Perempuan itu menggeleng, lalu tersenyum, masih sama kakunya seperti yang laki-laki itu temukan di depan pintu. “Tidak. Rumah saya dan rumah anda tak terlalu jauh, karena itu saya datang tanpa membawa kendaraan apapun.”

Kemudian hening, laki-laki itu duduk membiarkan perempuan itu menikmati segelas teh yang dibuatnya di dapur. Teh tanpa gula sebenarnya, tapi perempuan itu tak protes. “Maaf, teh itu tidak manis,” ujarnya ragu, memastikan bahwa ia benar-benar tidak memasukkan gula tadi, gulanya habis dan ia tidak sempat membelinya karena hujan telah menghujam bumi sejak pagi tadi.

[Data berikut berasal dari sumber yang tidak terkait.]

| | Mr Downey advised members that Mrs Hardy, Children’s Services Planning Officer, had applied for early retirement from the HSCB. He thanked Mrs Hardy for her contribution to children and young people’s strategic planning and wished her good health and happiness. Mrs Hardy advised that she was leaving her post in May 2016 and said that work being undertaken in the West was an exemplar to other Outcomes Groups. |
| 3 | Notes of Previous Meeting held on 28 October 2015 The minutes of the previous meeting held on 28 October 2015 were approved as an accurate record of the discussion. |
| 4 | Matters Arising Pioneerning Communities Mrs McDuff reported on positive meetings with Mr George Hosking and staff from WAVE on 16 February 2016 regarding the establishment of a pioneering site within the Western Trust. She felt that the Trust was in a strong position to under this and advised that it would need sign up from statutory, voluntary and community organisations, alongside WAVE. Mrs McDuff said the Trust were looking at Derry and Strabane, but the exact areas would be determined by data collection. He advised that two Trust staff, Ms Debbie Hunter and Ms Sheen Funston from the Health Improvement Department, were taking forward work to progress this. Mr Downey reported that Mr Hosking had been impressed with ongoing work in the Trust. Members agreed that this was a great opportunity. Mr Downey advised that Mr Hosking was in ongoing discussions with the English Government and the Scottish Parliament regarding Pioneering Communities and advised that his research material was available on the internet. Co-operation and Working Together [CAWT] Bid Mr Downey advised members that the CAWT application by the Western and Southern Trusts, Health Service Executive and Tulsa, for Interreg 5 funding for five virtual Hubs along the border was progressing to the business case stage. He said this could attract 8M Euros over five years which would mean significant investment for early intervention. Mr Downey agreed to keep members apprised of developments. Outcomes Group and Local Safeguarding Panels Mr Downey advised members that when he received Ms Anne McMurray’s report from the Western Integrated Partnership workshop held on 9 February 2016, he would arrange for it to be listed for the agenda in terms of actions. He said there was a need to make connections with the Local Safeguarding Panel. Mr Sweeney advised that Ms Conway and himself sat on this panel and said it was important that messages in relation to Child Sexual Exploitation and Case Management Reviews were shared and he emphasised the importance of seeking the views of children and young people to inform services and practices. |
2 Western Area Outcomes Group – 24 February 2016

“Benarkah?” perempuan itu meletakkan gelas tehnya kembali ke atas meja. “Saya sudah terlalu lama tak peduli soal rasa,” perempuan itu kembali tersenyum, masih kaku, seperti ada yang mengganjal di dalam mulutnya membuatnya tak bisa tersenyum seperti orang-orang lain.

“Kedatangan saya kesini—“

“Saya mengerti,” laki-laki itu memotong. “Apakah anda ingin menghilangkan memori tentang laki-laki yang 
telah menyakiti anda?”

“Tidak.”

“Tentang kematian kedua orangtua anda?”

“Tidak.”

Laki-laki itu terdiam “Apakah tentang sebuah kejadian yang menjadi phobia bagi anda?”

Perempuan itu menggeleng. “Apa selama ini orang-orang dengan masalah itu yang datang kepada anda?”

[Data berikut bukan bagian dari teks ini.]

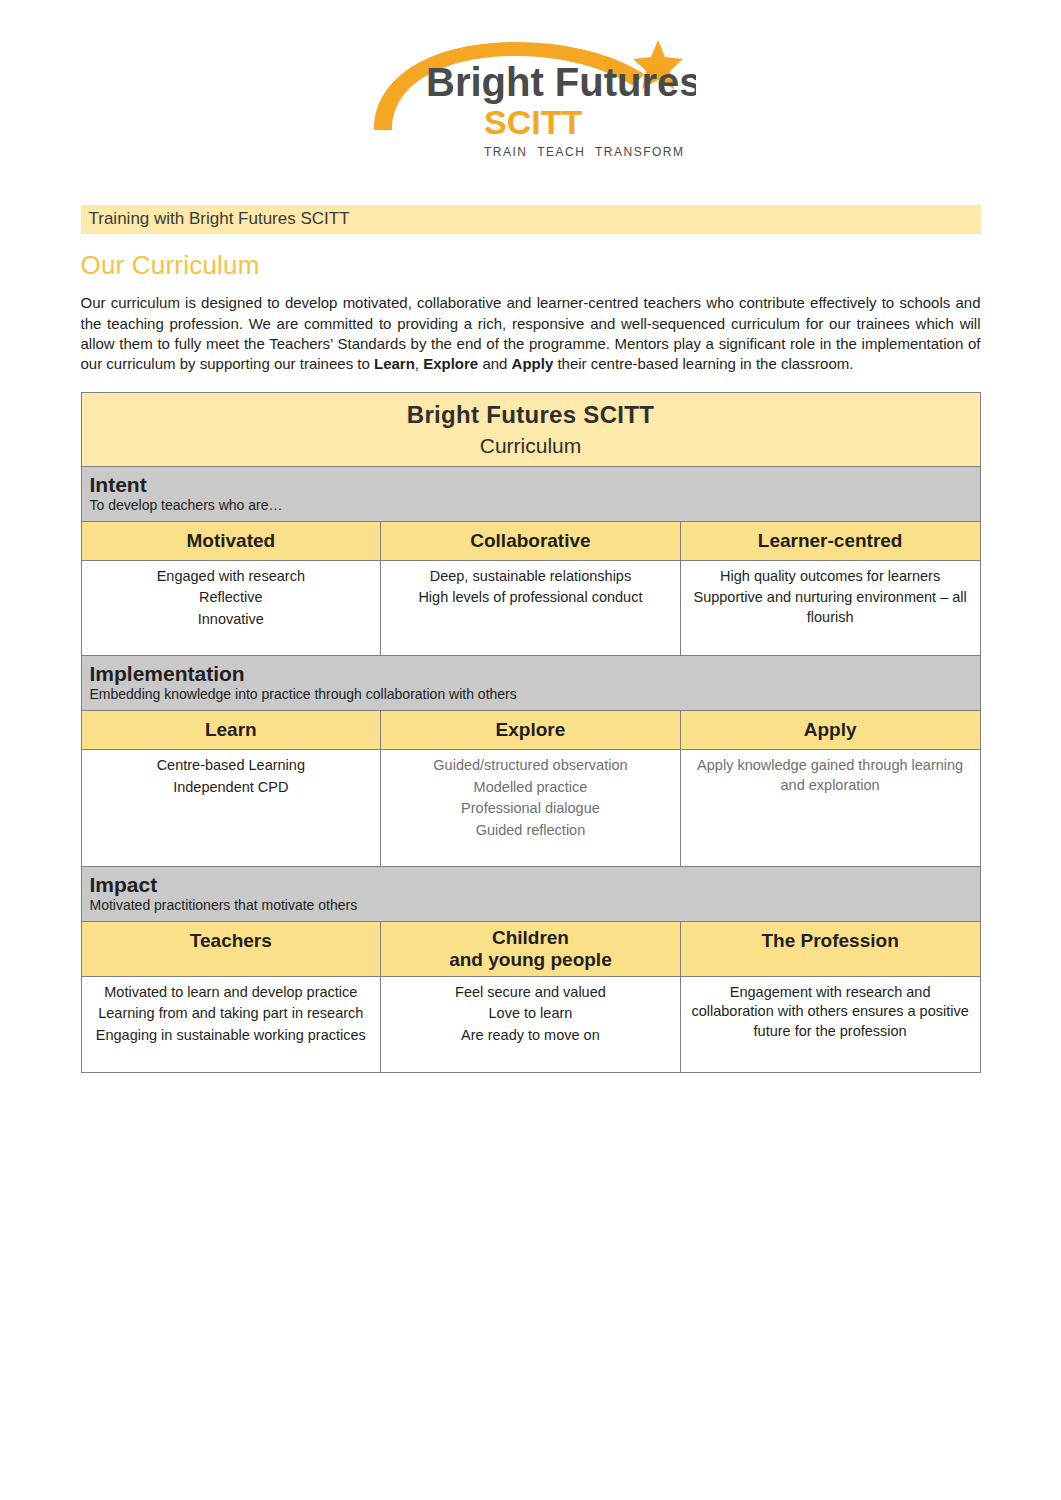Bright Futures SCITT TRAIN TEACH TRANSFORM
Training with Bright Futures SCITT
Our Curriculum
Our curriculum is designed to develop motivated, collaborative and learner-centred teachers who contribute effectively to schools and the teaching profession. We are committed to providing a rich, responsive and well-sequenced curriculum for our trainees which will allow them to fully meet the Teachers’ Standards by the end of the programme. Mentors play a significant role in the implementation of our curriculum by supporting our trainees to Learn, Explore and Apply their centre-based learning in the classroom.
| Bright Futures SCITT Curriculum |
| Intent To develop teachers who are… |
| Motivated | Collaborative | Learner-centred |
| Engaged with research Reflective Innovative | Deep, sustainable relationships High levels of professional conduct | High quality outcomes for learners Supportive and nurturing environment – all flourish |
| Implementation Embedding knowledge into practice through collaboration with others |
| Learn | Explore | Apply |
| Centre-based Learning Independent CPD | Guided/structured observation Modelled practice Professional dialogue Guided reflection | Apply knowledge gained through learning and exploration |
| Impact Motivated practitioners that motivate others |
| Teachers | Children and young people | The Profession |
| Motivated to learn and develop practice Learning from and taking part in research Engaging in sustainable working practices | Feel secure and valued Love to learn Are ready to move on | Engagement with research and collaboration with others ensures a positive future for the profession |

“Tidak hanya dengan masalah itu,” laki-laki itu mengerutkan dahinya mencoba mengingat. “Sebenarnya banyak, tapi kebanyakan seperti itu. Menghilangkan ketakutan, kesedihan dan memori  yang memalukan.”

“Kalau begitu anda akan menemukan sebuah kasus unik,” perempuan itu terdiam selama beberapa detik, keraguan muncul di wajahnya, ia menarik napas panjang baru melanjutkan ucapannya. “Saya ingin anda menghilangkan suami saya dari ingatan saya.”

“Maaf?”

“Suami saya orang yang baik, menyenangkan, lucu, dan begitu mencintai saya, saya pun begitu, kami baru saja menikah  5 tahun lalu dan dia baru saja meninggal 1 tahun lalu karena penyakit yang sebenarnya telah kami ketahui sebelum kami berdua menikah,” perempuan itu menarik napas panjang lalu mengeluarkannya lagi. “Saya ingin menghilangkan memori tentang dia.”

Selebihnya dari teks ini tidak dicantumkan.